[Recommandations] Les méditations de David Lynch
Parce que le cinéma se voit mais s’écoute aussi, je me plais parfois à me perdre dans le flot de paroles des artistes intervenant dans le cadre audiovisuel (podcast, radio …). De temps en temps, j’utiliserai ainsi cette page comme un carnet de notes et de recommandations sur des flots de paroles de tous horizons ayant suscité mon intérêt ou stimulé ma curiosité.
Les trivialités du monde
C’est ainsi qu’en cette période de crise sanitaire, La Grande table propose une série de podcasts axée autour de réflexions concernant « le monde d’après ». Cet événement si exceptionnel constituera-t-il la parenthèse d’un monde lancé à toute vitesse et qui ne peut plus ralentir ? Ou, au contraire, va-t-il agiter les consciences et les unir dans une volonté de (re)construction de demain ? Et qui d’aussi pertinent qu’un cinéaste de films-mondes tel que David Lynch pour problématique ? Pendant une trentaine de minutes, il médite ainsi sur l’actualité et sur les trivialités du quotidien.
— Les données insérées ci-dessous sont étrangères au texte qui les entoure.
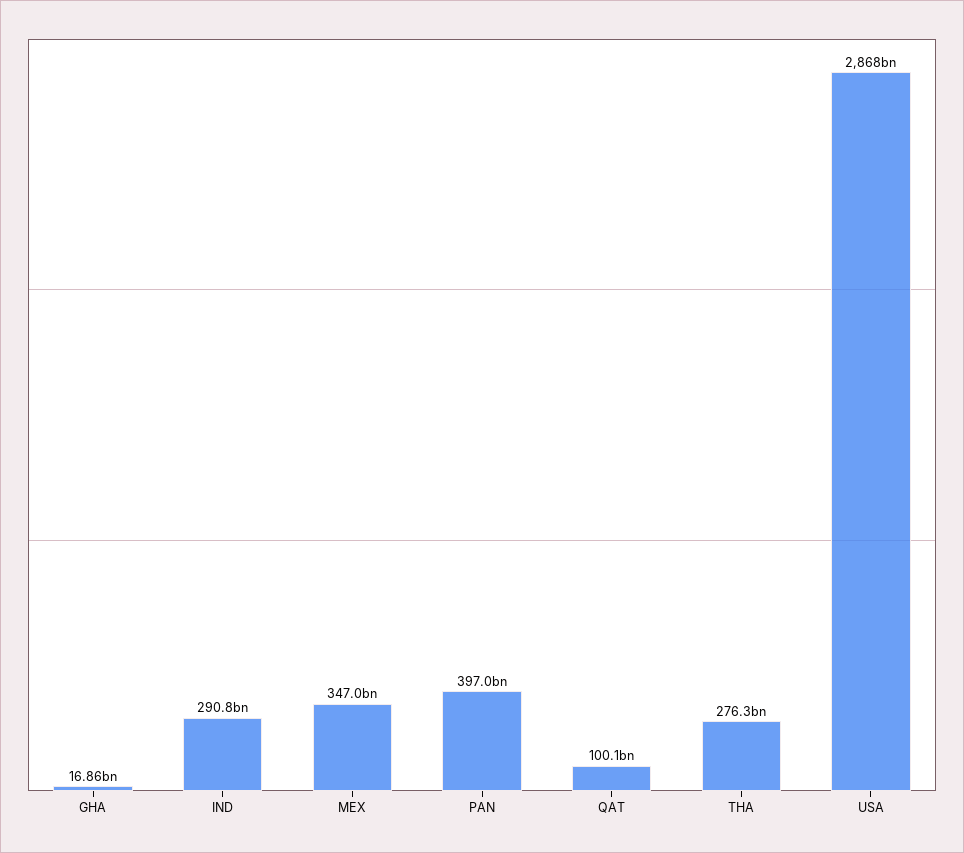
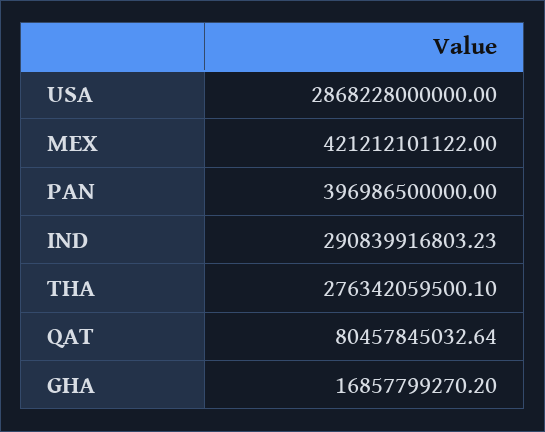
  {
    "GHA": 16857799270.2,
    "IND": 290839916803.23,
-   "MEX": 347000000000,
+   "MEX": 421212101122,
    "PAN": 396986500000,
-   "QAT": 100100000000,
+   "QAT": 80457845032.64,
    "THA": 276342059500.1,
    "USA": 2868228000000
  }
Il rappelle combien chaque parcelle la plus ordinaire du quotidien le fascine. Pourquoi les gens s’évertuent-ils tant à parler météo ? Comme dans ses films, il rappelle que certaines questions sont ontologiquement insaisissables. La vie constitue une suite d’interrogations sans réponses et une pulsion insondable conditionne un rapport mécanique et intuitif à notre environnement mais aussi aux autres. C’est ainsi qu’il se plait à littéralement parler de la pluie et du bon temps dans sa chaine personnelle ; rappelant par là l’émerveillement constant que les mutations des modes de communication et par extension, du monde, lui inspirent et engendrent chez lui.
Les images-verbes
Fidèle à lui-même, David Lynch verrouille les explications verbales de ses films et rappelle à quel point il croit férocement en l’Espéranto visuel, à l’universalité du langage cinématographique. Ses mots laissent place à des images et à de nombreuses analogies tout au long de ce riche entretien. Il y rappelle que la condition sine qua non du cinéma, c’est la liberté. Il revient ainsi sans amertume sur une expérience hollywoodienne qu’il assume et qu’il chérit sans regrets malgré les embûches et les désillusions ; conscient de l’amour paradoxal que cette industrie lui porte tout en l’ayant malmené.
Transcendance vitale
Bien qu’il soutienne les mutations de l’expérience cinématographique et déplore la dégradation des conditions de visionnage des films au sein des salles de cinéma, Lynch rappelle à quel point il affectionne l’exaltation collective que le Grand écran rend possible. Et qu’en est-il désormais de cette grande salle de cinéma qu’est le monde ? Pour Lynch, nous vivons dans âge sombre, une phase transitoire qui nous amènerait, ensuite, vers « un nouveau monde plus aimant ». Le monde de demain jaillira de la conscience collective et de son envie de bâtir un monde nouveau. Pour autant, l’époque dans laquelle nous vivons, aussi surréaliste soit-elle, aurait trouvé un sens dans cette crise. Ne manque plus, pour Lynch, que l’acception de l’autre, de toutes les diversités. Sa vision de l’Univers est bucolique et il compare notre monde à « un jardin » et les individus sont des « fleurs ». Dans un monde et une Société parfois vampirisée par un voile de cynisme écrasant, cette lucidité humaniste (ou cet humanisme lucide) fait du bien à l’esprit et à l’âme.